Soul Retrieval Work

What I call Soul Retrieval work is a process of dealing with traumas in this current lifetime.

The way I explain it, in very simple – and symbolic terms – is this:

As we move through our lives, we face traumas. It may be the unexpected death of a beloved pet, or it may be falling out of a tree when we had been told not to climb it in the first place. It may be coming home from school one day to find an empty house and your parents saying, “we’ve moved, get in the car.” (yes, that does happen). It could be the messy break-up of your first serious relationship, or your parents’ messy divorce as you were going through important exams. Whatever the trauma, it causes a fragment of the soul to split off and get left behind as the rest trundles on along the road of life. Even though this fragment has been left behind, there is a cord that links the “little one” to the adult, so that the little one can keep in touch with what the adult is doing. If the adult finds him / herself in a situation which – in the eyes of the little one – echoes the trauma that caused the little one to split off, the little one twangs the cord. I liken it to plucking a guitar string – it vibrates all the way up to the adult, who at a deep level receives that vibration of whatever emotion was involved.

What are these emotions? That depends on what the trauma was. There may be a mix of, say, confusion, sadness and rejection; or anger, resentment and frustration. It may be loss, grief and pain; or betrayal, abandonment and shame. It is not unusual for several of the “little ones” and older ones too to have a similar range of emotions, so that when those guitar strings are plucked, the adult gets a really strong ripple of that emotion.

How does the session work? First, I need to know which years we need to look at. I don’t ask the client directly – that would trigger the use of the cognitive brain, the conscious mind – “I remember when I was six, this happened” and so on. I put the client into a deep state of relaxation and then ask the unconscious or Higher Self: that is far more accurate, and goes back much further than the conscious mind can remember, back into the womb in some cases. For this I will use IMRs (Ideo Motor Responses) or, more often, my pendulum.

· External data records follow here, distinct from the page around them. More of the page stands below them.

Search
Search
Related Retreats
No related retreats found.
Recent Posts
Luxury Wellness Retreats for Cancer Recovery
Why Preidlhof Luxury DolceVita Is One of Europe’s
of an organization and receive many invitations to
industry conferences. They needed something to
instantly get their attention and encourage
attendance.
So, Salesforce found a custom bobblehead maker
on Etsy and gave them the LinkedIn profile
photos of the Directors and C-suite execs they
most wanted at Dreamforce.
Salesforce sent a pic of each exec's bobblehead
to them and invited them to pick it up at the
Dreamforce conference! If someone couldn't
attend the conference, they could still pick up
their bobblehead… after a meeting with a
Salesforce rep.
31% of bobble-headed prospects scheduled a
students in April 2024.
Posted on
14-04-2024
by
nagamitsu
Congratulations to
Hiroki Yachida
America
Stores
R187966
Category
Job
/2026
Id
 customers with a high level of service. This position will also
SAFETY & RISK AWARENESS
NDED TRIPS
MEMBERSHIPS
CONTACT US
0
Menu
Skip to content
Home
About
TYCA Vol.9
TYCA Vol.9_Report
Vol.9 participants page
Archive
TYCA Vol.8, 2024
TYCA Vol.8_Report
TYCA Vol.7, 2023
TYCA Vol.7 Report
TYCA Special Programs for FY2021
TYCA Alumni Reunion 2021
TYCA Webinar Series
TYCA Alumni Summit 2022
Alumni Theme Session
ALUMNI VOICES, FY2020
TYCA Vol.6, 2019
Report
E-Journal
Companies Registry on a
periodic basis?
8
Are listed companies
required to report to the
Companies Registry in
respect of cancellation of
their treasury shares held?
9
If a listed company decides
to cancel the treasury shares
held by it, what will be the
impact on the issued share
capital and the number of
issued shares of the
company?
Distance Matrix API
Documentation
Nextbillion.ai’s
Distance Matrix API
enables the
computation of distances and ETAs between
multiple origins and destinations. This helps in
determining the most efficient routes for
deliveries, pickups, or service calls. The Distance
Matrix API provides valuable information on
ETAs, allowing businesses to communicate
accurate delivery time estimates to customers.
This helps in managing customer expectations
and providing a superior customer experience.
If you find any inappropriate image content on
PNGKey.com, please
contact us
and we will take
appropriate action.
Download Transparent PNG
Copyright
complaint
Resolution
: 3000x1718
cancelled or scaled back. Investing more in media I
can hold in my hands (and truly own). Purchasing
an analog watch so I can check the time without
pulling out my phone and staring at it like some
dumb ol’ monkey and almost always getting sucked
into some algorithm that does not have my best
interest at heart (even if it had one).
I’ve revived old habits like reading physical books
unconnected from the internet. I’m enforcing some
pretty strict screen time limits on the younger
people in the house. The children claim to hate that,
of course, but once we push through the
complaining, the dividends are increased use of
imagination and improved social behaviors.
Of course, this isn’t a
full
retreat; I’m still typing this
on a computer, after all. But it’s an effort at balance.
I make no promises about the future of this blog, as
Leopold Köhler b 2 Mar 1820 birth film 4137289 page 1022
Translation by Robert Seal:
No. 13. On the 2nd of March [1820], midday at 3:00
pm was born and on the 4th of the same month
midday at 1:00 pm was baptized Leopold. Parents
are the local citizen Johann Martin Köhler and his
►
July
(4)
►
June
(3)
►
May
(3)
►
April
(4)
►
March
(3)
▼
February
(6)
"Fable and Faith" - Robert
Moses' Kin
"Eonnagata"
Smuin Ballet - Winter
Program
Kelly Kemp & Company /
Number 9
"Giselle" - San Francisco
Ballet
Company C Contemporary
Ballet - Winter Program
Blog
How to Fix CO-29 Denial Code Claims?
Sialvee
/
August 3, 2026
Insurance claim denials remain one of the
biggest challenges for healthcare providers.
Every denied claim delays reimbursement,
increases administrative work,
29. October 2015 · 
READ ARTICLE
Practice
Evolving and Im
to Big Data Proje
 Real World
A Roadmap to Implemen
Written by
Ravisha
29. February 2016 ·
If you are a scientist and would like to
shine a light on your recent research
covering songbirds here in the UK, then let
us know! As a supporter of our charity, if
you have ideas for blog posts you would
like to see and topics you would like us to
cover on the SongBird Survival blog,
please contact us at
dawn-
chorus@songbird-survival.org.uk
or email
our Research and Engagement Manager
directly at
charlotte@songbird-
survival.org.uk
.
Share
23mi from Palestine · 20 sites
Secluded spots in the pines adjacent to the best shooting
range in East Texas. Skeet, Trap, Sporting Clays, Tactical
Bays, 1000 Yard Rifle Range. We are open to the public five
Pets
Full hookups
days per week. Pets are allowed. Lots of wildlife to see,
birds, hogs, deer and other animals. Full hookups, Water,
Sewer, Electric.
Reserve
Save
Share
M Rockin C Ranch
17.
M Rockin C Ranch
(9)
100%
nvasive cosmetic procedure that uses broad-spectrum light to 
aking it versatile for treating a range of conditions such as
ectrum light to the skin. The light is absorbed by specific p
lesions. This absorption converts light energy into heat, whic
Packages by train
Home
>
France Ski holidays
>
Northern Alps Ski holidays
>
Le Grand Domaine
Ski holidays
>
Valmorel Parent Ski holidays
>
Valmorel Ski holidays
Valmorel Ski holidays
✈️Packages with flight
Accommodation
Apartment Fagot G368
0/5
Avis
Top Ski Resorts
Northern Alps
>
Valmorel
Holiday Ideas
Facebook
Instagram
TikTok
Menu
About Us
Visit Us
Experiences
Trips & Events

Then, using visualisation, I guide the client to a pathway of their life and I walk the client along the pathway finding the “little ones” that have been split off.  It always seems odd to the client sitting in the chair before the real work starts, as I explain what is going to happen, when I say, “I will ask you to find, for instance, the six year-old.” I can see them asking themselves how on earth they are going to do that – but in that deep state of relaxation, they do. And my next question is not “what happened?” – I don’t need to know that the little girl was wearing her favourite pink frock when Uncle George did something he should not have done – but rather “how is the little one feeling?” It is a very different question, and keeps things in the emotional state rather than the cognitive / memory state.

This is where the little one tells me how she / he is feeling – afraid, confused, lonely – whatever it may be. I then separate the little one from those emotions and, using a cushion, encourage the client (still in the deep state of relaxation) to bring the little one home, to re-integrate the fragment of the soul that has split off.

The emotions that have been released / cut away are then gathered and disposed off, so that they are gone for good.

Invariably, getting rid of all that “stuff” is very cathartic, and re-integrating all of the fragments of the soul – putting back the missing pieces into the jigsaw of the soul, as I call it – gives a real sense of wholeness and completion. It is often the case that some people realise there has been an emptiness inside, and they have been trying to fill the emotional void by putting food (or drugs, or alcohol) into the physical level which clearly does not work.

The process is rounded off with cleansing, healing and balancing before I bring the client back to the “here and now”.

Very often, if it has been a long and involved session, the client can come back exhausted. And sometimes it can take more than one session to walk the path of this lifetime. But invariably at the end of it all, there is a sense of lightness, of wholeness and of having let go of so much old “stuff”.

A very powerful session – and I always make sure there are plenty of tissues to hand!